Ammar Younis has an exhibit at the Umm el-Fahem Art Gallery
We visited one of Israel’s most unusual museums last week. The Umm el-Fahem Art Gallery
, in the Israeli Arab town of the same name, is a small gem, way off the usual museum track, and absolutely worth the visit if you’re traveling between Tel Aviv and the Sea of Galilee…and even if you’re not.
The Gallery houses several rotating exhibitions and a permanent floor exploring the history of Umm el-Fahem and the greater Wadi Ara environs. The Gallery’s aim is to bring contemporary art of all types – not just from Arab and Palestinian artists – to an area that has been mostly devoid of museums of this kind.
To wit, the current exhibitions include a series of striking portraits of men and women from Arab villages, adorned by jewels and beads glued on top of the paintings themselves, by artist Fatma Abu Rumi; impressionistic images of cityscapes from the Former Soviet Union by Nidal Gabarin, who left Israel to train in Russia; a collection of large framed photographs from Ammar Younis, all of which prominently feature donkeys in often amusing settings; and a playful exhibition of ceramic sculptures by Jewish artist Rafi Munz which adorn the Gallery’s rooftop, overlooking the sprawling town with its 50,000 inhabitants.
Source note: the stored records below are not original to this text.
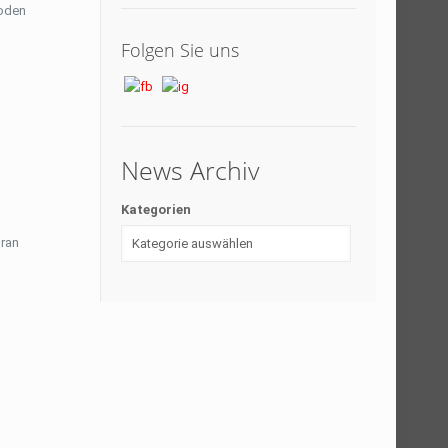
Boden
Folgen Sie uns
News Archiv
Kategorien
oran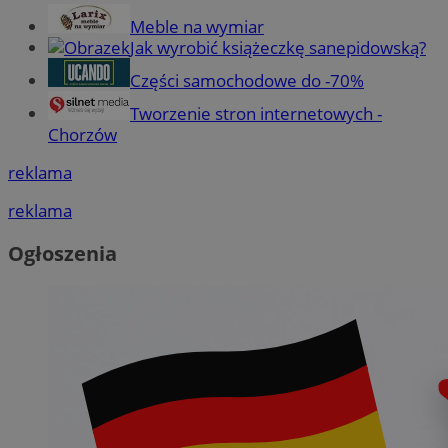
Meble na wymiar
Jak wyrobić książeczkę sanepidowską?
Części samochodowe do -70%
Tworzenie stron internetowych -
Chorzów
reklama
reklama
Ogłoszenia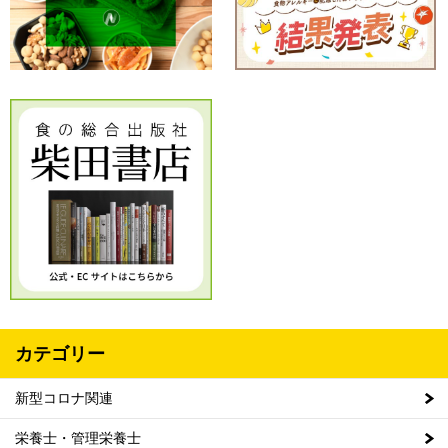
カテゴリー
新型コロナ関連
栄養士・管理栄養士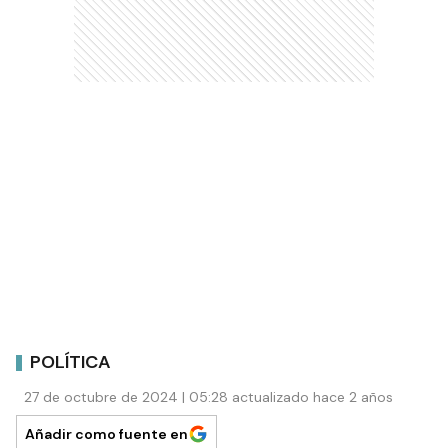
POLÍTICA
27 de octubre de 2024 | 05:28 actualizado hace 2 años
Añadir como fuente en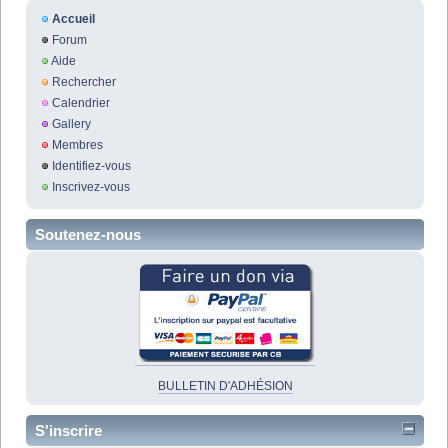
Accueil
Forum
Aide
Rechercher
Calendrier
Gallery
Membres
Identifiez-vous
Inscrivez-vous
Soutenez-nous
BULLETIN D'ADHÉSION
S'inscrire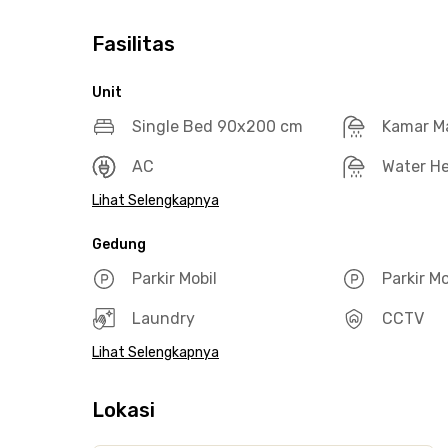
Fasilitas
Unit
Single Bed 90x200 cm
Kamar M
AC
Water He
Lihat Selengkapnya
Gedung
Parkir Mobil
Parkir M
Laundry
CCTV
Lihat Selengkapnya
Lokasi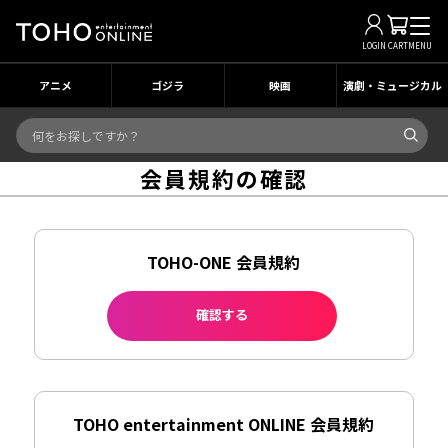
LOGIN
CART
MENU
アニメ
ゴジラ
映画
演劇・ミュージカル
会員規約の確認
TOHO-ONE 会員規約
確認する
TOHO entertainment ONLINE 会員規約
The Gallery’s biggest claim to fame, perhaps, was the 1999 exhibition of Yoko Ono’s “Open Window.”
We visited the Art Gallery with a group of 30 other Jerusalemites and were hosted by 55-year-old Said Abu-Shakra, the gallery’s founder and director who is an artist himself and a former policeman. He laid out his vision for the future of art in Umm el-Fahem.
The Art Gallery was founded in 1996 in a 100 square meter space. A few years ago, it moved to its current location with 1,500 meters on three floors. Abu-Shakra has commissioned plans that will expand the gallery again in a stunning architectural design that will hang over the Umm el-Fahem’s main street.
Local residents don’t tend to visit art galleries, Abu-Shakra told the group. So the design will force people to pass under
the building, coming at least into proximity to the gallery. Abu-Shakra hopes that some of those transversing the town will eventually stop and visit the gallery itself.
“We knew the cultural situation in Umm el-Fahem and most of the Arab sector was close to zero,” Abu-Shakra said in an interview with Arieh O’Sullivan earlier this year. “But I’m not blaming anyone. I’m here to build.”
Abu-Shakra provided an example in an interview
with Hadassah Magazine. He invited his neighbor Yousef, a gardener, to the opening, he explained. “The next day I saw him and said ‘Hey Yousef, why didn’t you come?’ And Yousef said: ‘I did come, with my two sons, but we stood in the door and looked in and when I saw all those fancy people inside with suits and ties, I looked at myself and said, this isn’t for me, and I went home.’ Yousef represents 80 percent of the people here. My challenge is how to reach these people and make them feel part of what we are doing.
Building won’t be cheap: the plan for the new museum, which has been allocated a 4-acre plot, requires a not insignificant $40 million to be realized. Abu-Shakra said he’s willing to build in phases.
An art gallery in Umm el-Fahem is all the more surprising given the town’s recent, violent history. In October 2000, three residents were killed by Israeli police during riots that swept through the Wadi Ara region. Then, in March 2009, members of the Israeli right marched through the town (under police protection), resulting in clashes in which 16 were wounded.
The Gallery receives some money from the Israeli Ministry of Culture, as well from donors abroad. It’s hard to raise money from the local population, Abu-Shakra said, which is struggling just to make ends meet amid severe poverty and unemployment. Some 40,000 visitors came in 2010. If Abu-Shakra has his way, that will increase dramatically.
If you like discovering the off-beat or lesser known attractions in Israel, now is the time to visit – before the Umm el-Fahem Art Gallery becomes the next big thing.